Este comando cria uma nova tag my-nginx:v1 que aponta para a mesma imagem que nginx:latest. Aqui está o que cada parte significa:

  • nginx:latest é a imagem de origem e sua tag.
  • my-nginx é o novo nome da imagem que estamos criando.
  • v1 é a nova tag que estamos atribuindo.

Agora, liste suas imagens para ver a nova tag:

docker images

Você deverá ver tanto nginx:latest quanto my-nginx:v1 na lista. Observe que elas possuem o mesmo Image ID — isso ocorre porque são, na verdade, a mesma imagem, apenas com nomes diferentes.

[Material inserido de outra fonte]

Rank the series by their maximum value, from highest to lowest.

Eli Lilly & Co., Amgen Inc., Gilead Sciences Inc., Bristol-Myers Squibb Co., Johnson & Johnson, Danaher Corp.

Você pode usar esta nova tag para executar um container:

docker run -d --name my-nginx-container my-nginx:v1

Este comando faz o seguinte:

  • -d executa o container em modo destacado (detached), ou seja, em segundo plano.
  • --name my-nginx-container atribui um nome ao nosso novo container.
  • my-nginx:v1 é a imagem e a tag que estamos usando para criar o container.

Verifique se o container está em execução:

docker ps

Você deverá ver seu container na lista de containers ativos.

A marcação de tags é útil por vários motivos:

  1. Controle de versão: Você pode marcar imagens com números de versão (v1, v2, etc.).
  2. Separação de ambientes: Você pode marcar imagens para diferentes ambientes (dev, staging, prod).
  3. Legibilidade: Tags personalizadas podem tornar mais claro para que serve uma imagem.

Lembre-se, as tags são apenas apelidos — elas não criam novas imagens, apenas criam novos nomes que apontam para imagens existentes.

Resumo

Neste laboratório, exploramos vários aspectos do trabalho com imagens Docker. Aprendemos como:

  1. Baixar imagens do Docker Hub.
  2. Executar containers usando diferentes versões de imagem.
  3. Listar e remover imagens.
  4. Entender as camadas de imagem.
  5. Pesquisar imagens no Docker Hub.
  6. Salvar e carregar imagens.
  7. Realizar a marcação básica de tags em imagens.

Essas habilidades formam a base para gerenciar efetivamente as imagens Docker em seus projetos. À medida que você continua sua jornada com o Docker, descobrirá que essas operações são essenciais para construir e implantar aplicações conteinerizadas.

Lembre-se de que as imagens Docker estão no cerne do funcionamento do Docker. Elas fornecem uma maneira consistente, portátil e eficiente de empacotar e distribuir aplicações. Ao dominar essas operações de imagem, você está no caminho certo para se tornar proficiente em Docker.

Continue praticando esses comandos e explorando diferentes imagens. Quanto mais você trabalhar com o Docker, mais confortável e habilidoso você se tornará. Bom trabalho com o Docker!